The gap is not just about alignment. It is also about political will, and having a shared and credible path that unites these efforts in a way that encourages implementation at scale.

Civil society is watching this process closely. For many organizations working on climate, nature and conservation, this is not just another initiative, it is a priority. After years of advocating to end deforestation, there is a strong sense that this moment cannot be missed. The hope is clear: this roadmap must go beyond the intended and help unlock real progress.

Now the choice is to make sure it does just that. This cannot be converted into another report.

Key to Roadmap Success Implementation

A detailed assessment of pathways and challenges, however valuable, will not be sufficient to change outcomes on the ground. What is needed is a roadmap for implementation that will link existing commitments, align incentives and provide clarity on how to move from ambition to delivery between now and 2030.

The consultation process is an important step. But his worth will ultimately be judged by what he produces.

If the roadmap is to succeed, several priorities should guide its development.

First: politics. It should be designed as an implementation tool. This means going beyond the diagnosis to define specific actions: who should act, by when and how it will be monitored. The solutions are not new, but there has been a lack of coordination.

Second: Accounts. It must bring coherence to the existing landscape. The value of a roadmap lies not in creating new commitments, but in linking existing ones: global goals, REDD+ experience, national action plans, indigenous leadership and supply chain initiatives.
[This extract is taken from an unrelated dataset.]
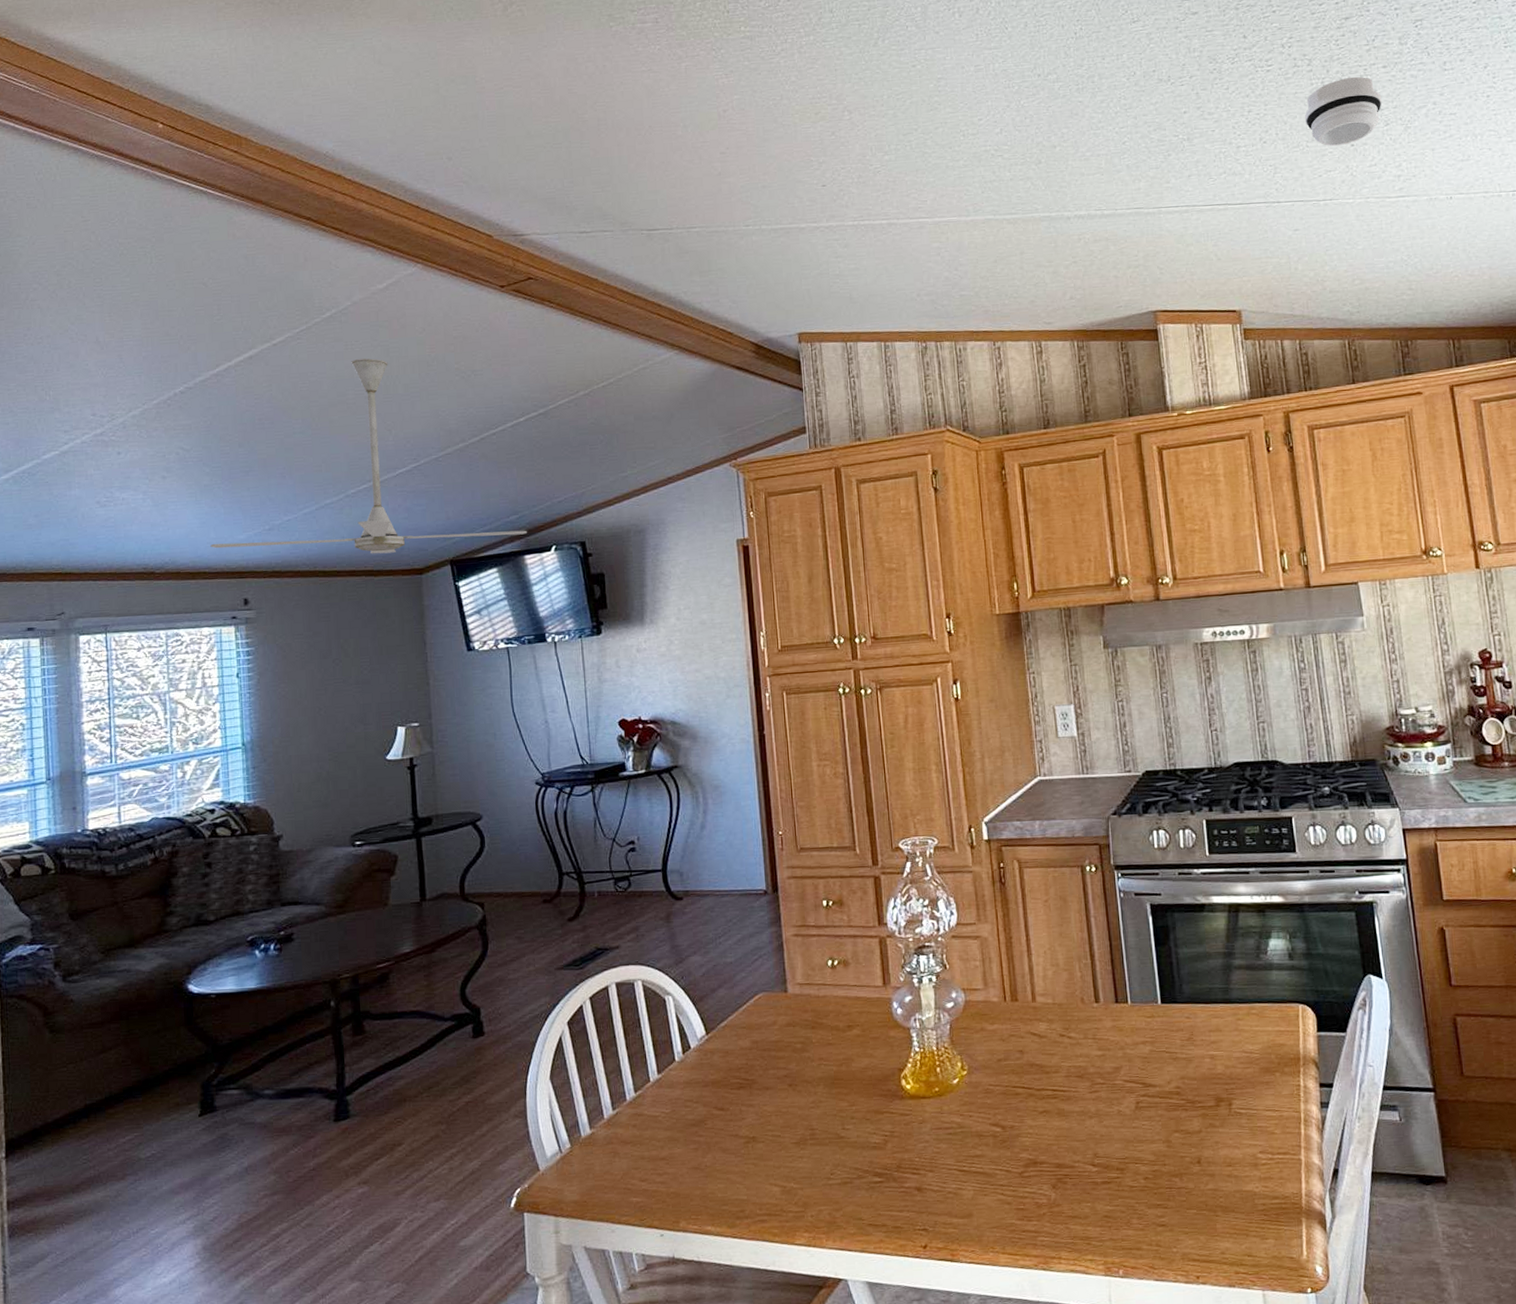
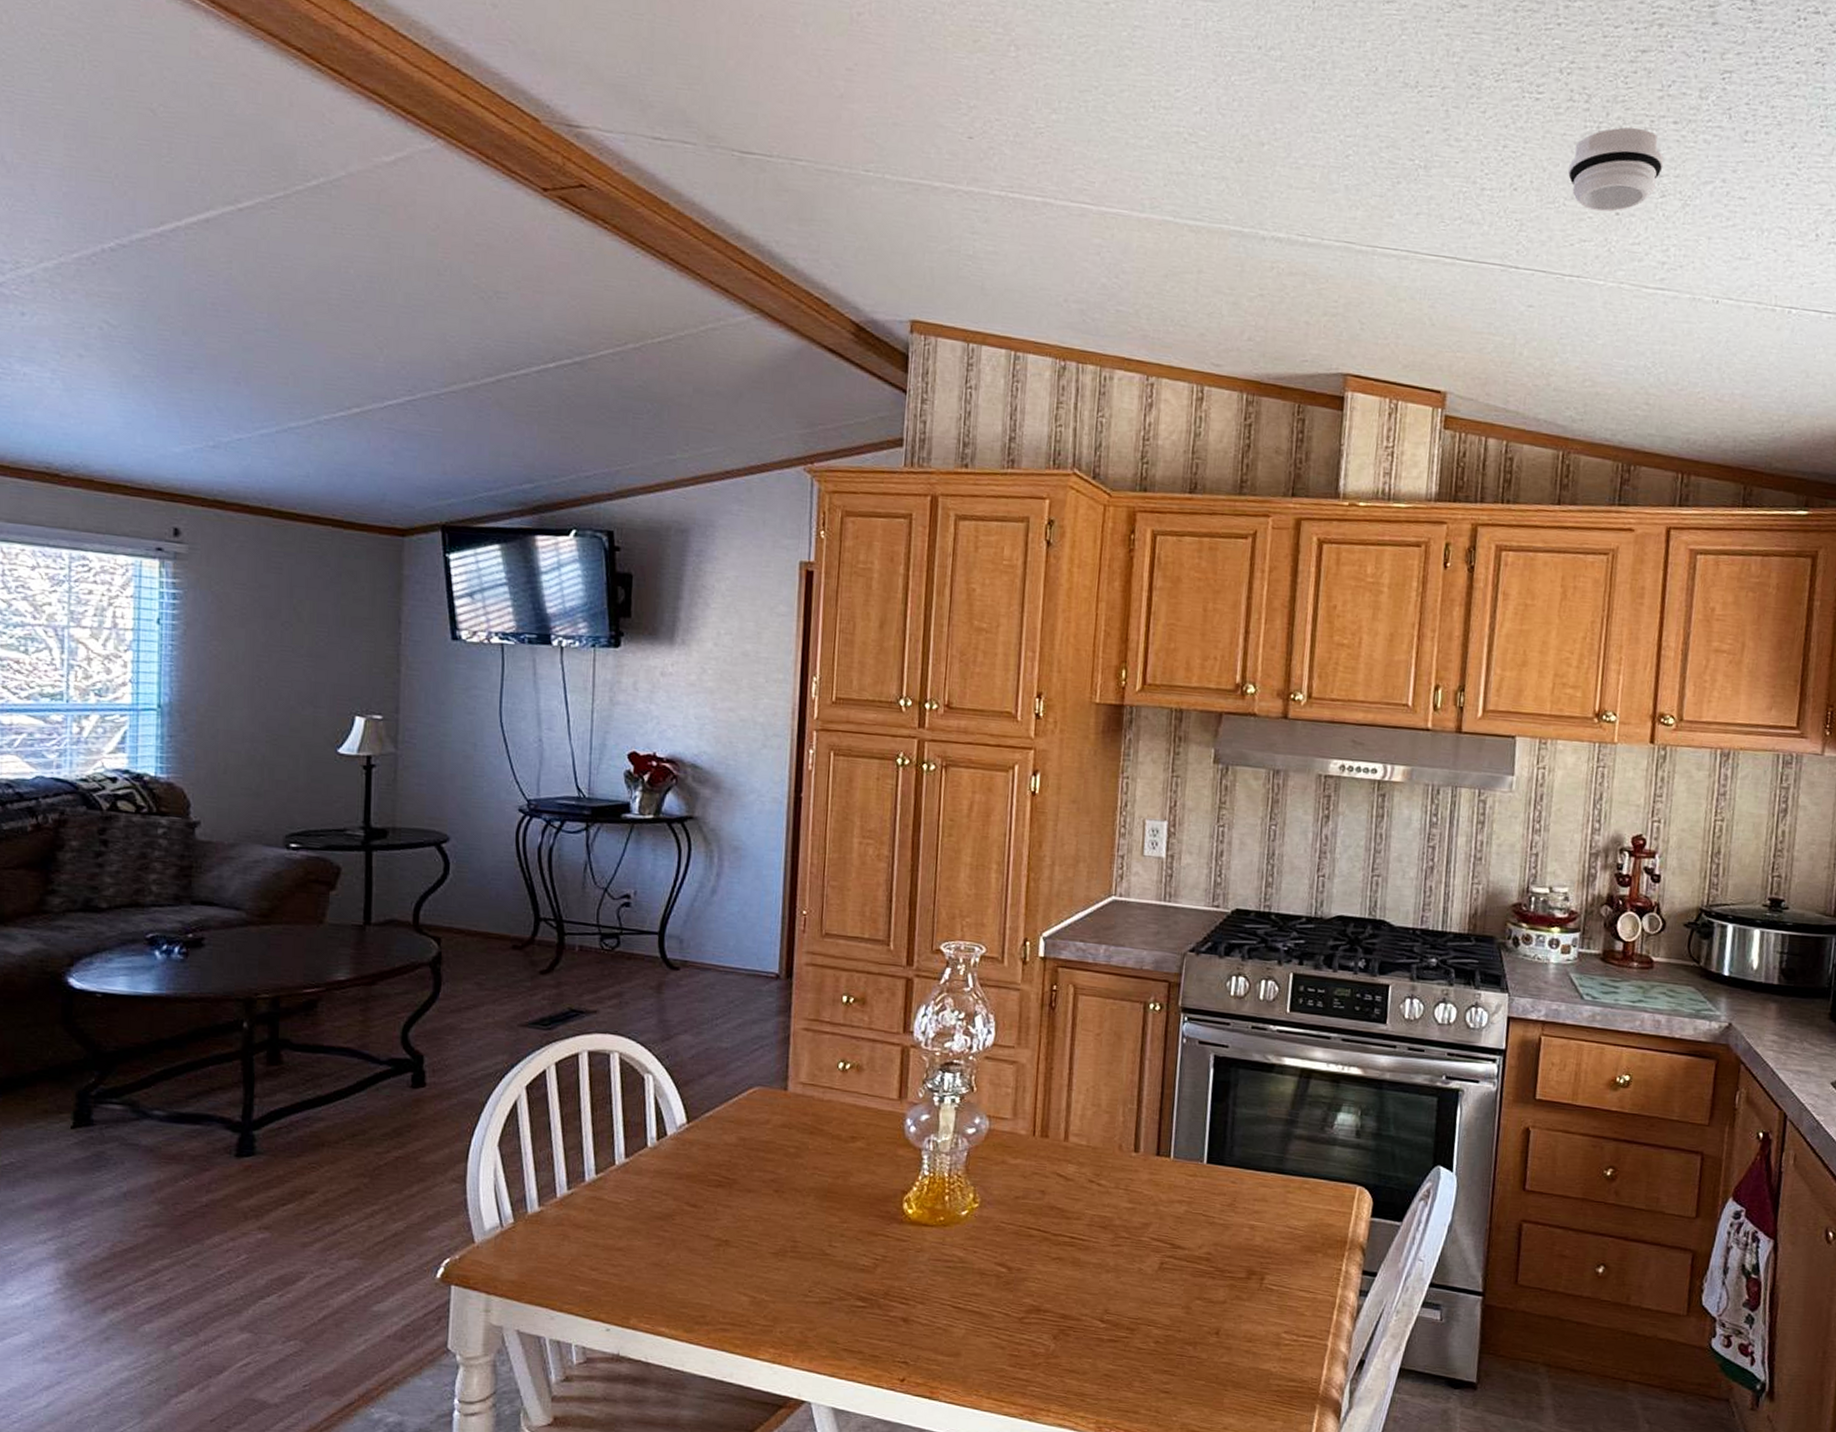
ceiling fan: present [210,358,528,554] -> none [135,248,543,510]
Reducing fragmentation is essential to speed up delivery.

Initial milestones are required

Third: finances. It must be based on economic reality. Deforestation will not happen without addressing the underlying incentives. Aligning public finance, private investment and market demand with forest protection is not a technical detail; it is the core of the transition.

Fourth: transparency. Legitimacy will depend on openness. A credible roadmap cannot be developed behind closed doors. Governments, indigenous peoples and local communities, civil society, business and financial actors all have a role to play and must see how their contributions shape the outcome.

Fifth: urgency. Progress should be visible in 2026. Without an initial milestone, momentum will fade away. By the time climate negotiators meet in Bonn, the roadmap should have a clear structure, priority actions and increasing political support.

Governments must implement the plan

Finally, the countries themselves will have to move forward. Last year’s result showed that support alone is not enough. Delivering this roadmap will require active political commitment. This means governments that are willing not only to participate in the process, but to help shape and implement it.

Brazil has created an important opening. He has also assumed the responsibility that comes with leadership: to help turn a widely accepted idea into something that can deliver in practice.

There is already a commitment to end deforestation by 2030. What is still needed is a path. And the courage to walk.